Exercise requirements » Render every line of the records below as a JSON list of strings, with one string per line and blank lines omitted.

Dataset entries »
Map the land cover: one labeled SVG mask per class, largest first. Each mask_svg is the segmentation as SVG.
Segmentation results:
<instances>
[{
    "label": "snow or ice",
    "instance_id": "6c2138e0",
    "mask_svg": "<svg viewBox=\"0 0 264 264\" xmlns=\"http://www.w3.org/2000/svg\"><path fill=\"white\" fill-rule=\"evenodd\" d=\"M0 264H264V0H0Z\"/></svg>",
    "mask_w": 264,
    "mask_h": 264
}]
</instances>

Problem solution »
[
  "Map the land cover: one labeled SVG mask per class, largest first. Each mask_svg is the segmentation as SVG.",
  "Segmentation results:",
  "<instances>",
  "[{",
  "    \"label\": \"snow or ice\",",
  "    \"instance_id\": \"6c2138e0\",",
  "    \"mask_svg\": \"<svg viewBox=\\\"0 0 264 264\\\" xmlns=\\\"http://www.w3.org/2000/svg\\\"><path fill=\\\"white\\\" fill-rule=\\\"evenodd\\\" d=\\\"M0 264H264V0H0Z\\\"/></svg>\",",
  "    \"mask_w\": 264,",
  "    \"mask_h\": 264",
  "}]",
  "</instances>"
]